26.6.1940: Seit 25.6. Waffenstillstand mit Frankreich. Viele Transportzüge mit Gefangenen, die nach dem Lager Bathorn gebracht werden. Flieger stören in den hellen Nächten, in Nordhorn, Lingen, Osnabrück und Münster werden oft die Luftschutzkeller aufgesucht; bei Schüttorf, Ohne, Salzbergen fielen Bomben, ohne viel Schaden anzurichten. Abends stehen oft Leuchtkugeln am Himmel, der Feind sucht die Flugplätze.

4.7.1940: Bomben auf Wietmarschen fielen meist ins Gelände, ließen uns im Bett hochfahren, als fielen sie in unmittelbarer Nähe. Wir „Heimkrieger" suchen nach dem Kartoffelkäfer und sammeln Drogen. Schule vom 29. 6. bis 11. 9. geschlossen, an einem Nachmittag der Woche werden Kräuter und Blätter gesammelt.

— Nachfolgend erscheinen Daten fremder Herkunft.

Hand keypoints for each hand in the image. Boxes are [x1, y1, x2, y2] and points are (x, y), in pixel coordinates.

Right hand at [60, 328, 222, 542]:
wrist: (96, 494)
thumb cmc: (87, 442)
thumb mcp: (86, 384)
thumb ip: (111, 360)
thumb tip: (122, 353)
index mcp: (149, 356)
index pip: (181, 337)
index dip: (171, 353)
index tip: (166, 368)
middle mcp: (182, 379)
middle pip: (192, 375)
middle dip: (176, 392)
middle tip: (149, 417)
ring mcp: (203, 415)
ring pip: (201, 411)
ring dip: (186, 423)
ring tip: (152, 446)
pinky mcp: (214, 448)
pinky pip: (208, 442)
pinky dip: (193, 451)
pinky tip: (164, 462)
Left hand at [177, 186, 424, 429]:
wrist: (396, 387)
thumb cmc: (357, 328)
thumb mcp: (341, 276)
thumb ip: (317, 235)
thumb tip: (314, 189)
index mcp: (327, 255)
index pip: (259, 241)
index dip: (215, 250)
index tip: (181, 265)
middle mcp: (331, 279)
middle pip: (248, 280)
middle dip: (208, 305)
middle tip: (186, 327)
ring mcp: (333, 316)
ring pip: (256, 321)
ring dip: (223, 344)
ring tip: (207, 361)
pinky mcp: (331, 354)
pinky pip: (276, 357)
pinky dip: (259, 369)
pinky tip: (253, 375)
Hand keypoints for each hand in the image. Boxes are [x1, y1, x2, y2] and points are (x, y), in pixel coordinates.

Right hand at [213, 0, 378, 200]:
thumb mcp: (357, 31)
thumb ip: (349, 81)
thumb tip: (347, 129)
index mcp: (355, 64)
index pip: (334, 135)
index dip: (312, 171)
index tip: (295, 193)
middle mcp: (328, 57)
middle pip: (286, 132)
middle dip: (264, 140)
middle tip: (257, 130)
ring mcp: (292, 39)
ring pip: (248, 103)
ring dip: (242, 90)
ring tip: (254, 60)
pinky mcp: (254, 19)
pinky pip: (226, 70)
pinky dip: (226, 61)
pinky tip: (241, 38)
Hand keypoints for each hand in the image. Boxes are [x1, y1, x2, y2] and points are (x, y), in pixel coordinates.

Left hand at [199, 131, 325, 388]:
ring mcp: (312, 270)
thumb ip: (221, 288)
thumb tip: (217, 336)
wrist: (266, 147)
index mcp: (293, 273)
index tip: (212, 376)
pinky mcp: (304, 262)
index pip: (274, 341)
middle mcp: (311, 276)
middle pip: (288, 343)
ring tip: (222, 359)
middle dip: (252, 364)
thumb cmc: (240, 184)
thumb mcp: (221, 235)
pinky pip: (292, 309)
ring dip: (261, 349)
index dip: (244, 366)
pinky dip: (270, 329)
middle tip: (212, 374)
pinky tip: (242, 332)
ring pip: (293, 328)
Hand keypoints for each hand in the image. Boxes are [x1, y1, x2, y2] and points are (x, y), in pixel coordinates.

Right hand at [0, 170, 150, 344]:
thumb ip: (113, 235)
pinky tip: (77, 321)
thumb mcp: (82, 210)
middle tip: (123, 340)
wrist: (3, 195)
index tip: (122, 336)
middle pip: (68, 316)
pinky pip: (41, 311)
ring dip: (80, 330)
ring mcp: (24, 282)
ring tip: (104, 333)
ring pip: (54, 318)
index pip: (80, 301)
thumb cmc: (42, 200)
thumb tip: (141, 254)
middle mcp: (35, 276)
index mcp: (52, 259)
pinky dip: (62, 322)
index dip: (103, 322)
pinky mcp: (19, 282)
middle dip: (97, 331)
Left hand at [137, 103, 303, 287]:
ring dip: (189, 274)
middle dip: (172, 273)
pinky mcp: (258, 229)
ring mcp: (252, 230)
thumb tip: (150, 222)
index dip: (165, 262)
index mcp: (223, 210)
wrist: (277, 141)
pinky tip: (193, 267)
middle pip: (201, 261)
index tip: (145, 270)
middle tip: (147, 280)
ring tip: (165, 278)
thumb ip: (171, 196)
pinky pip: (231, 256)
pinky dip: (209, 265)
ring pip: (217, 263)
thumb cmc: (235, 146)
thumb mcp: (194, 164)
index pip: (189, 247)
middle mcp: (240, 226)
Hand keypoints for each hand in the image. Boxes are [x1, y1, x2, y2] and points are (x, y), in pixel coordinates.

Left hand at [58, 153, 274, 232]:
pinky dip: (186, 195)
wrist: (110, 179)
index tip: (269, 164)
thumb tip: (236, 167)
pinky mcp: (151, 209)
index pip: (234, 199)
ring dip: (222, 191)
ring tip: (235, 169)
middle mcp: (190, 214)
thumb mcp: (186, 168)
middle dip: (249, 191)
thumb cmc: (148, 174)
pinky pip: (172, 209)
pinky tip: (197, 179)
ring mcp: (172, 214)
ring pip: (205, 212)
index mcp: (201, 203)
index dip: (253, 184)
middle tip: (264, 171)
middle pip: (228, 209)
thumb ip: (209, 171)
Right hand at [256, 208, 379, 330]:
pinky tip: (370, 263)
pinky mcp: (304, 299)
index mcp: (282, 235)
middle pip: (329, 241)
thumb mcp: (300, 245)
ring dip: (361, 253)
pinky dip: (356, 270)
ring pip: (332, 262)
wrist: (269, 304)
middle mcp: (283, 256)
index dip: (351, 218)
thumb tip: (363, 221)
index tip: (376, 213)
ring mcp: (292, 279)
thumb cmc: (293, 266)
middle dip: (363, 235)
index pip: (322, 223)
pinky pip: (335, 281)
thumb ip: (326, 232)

Bei den Gefangenentransporten viel farbige Franzosen, Neger vom Senegal, Marokkaner, die mit dem Gesicht nach Mekka knien, beten und die Erde küssen. Viele Zuschauer.

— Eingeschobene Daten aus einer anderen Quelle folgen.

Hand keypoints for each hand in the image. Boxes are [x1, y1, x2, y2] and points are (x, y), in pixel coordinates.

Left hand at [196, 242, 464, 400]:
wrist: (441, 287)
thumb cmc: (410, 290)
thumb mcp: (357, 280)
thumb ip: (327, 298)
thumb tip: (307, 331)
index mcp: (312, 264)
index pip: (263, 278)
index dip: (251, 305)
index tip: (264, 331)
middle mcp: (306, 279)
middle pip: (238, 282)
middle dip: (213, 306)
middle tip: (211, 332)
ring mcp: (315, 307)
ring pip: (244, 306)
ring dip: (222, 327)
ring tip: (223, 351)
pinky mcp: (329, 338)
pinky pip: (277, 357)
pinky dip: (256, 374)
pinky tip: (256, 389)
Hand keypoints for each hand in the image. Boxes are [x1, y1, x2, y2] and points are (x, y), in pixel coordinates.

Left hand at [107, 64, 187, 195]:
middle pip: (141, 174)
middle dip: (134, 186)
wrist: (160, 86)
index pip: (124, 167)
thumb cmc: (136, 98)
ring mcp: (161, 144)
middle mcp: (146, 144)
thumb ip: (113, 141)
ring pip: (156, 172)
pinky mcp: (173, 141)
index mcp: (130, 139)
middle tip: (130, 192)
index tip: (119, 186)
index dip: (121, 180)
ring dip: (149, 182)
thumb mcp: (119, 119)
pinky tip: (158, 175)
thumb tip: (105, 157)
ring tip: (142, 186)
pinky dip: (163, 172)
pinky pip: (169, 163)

15. 7.1940: Die Spannung wächst: wann geht es nach England? Die Luftwaffe arbeitet vor.

1. 9.1940: Stimmen die Berechnungen nicht? England hat doch mehr Flugzeuge, als wir wussten.

23. 9.1940: Feindliche Einflüge nehmen große Ausmaße an, hier ist Einfluggebiet. Oft geht's nach Hamburg, Bremen, Berlin, zuweilen Osnabrück, Münster. Verwandte von dort waren mehrfach in Neuenhaus, um sich nach den Bombennächten einmal gründlich auszuschlafen.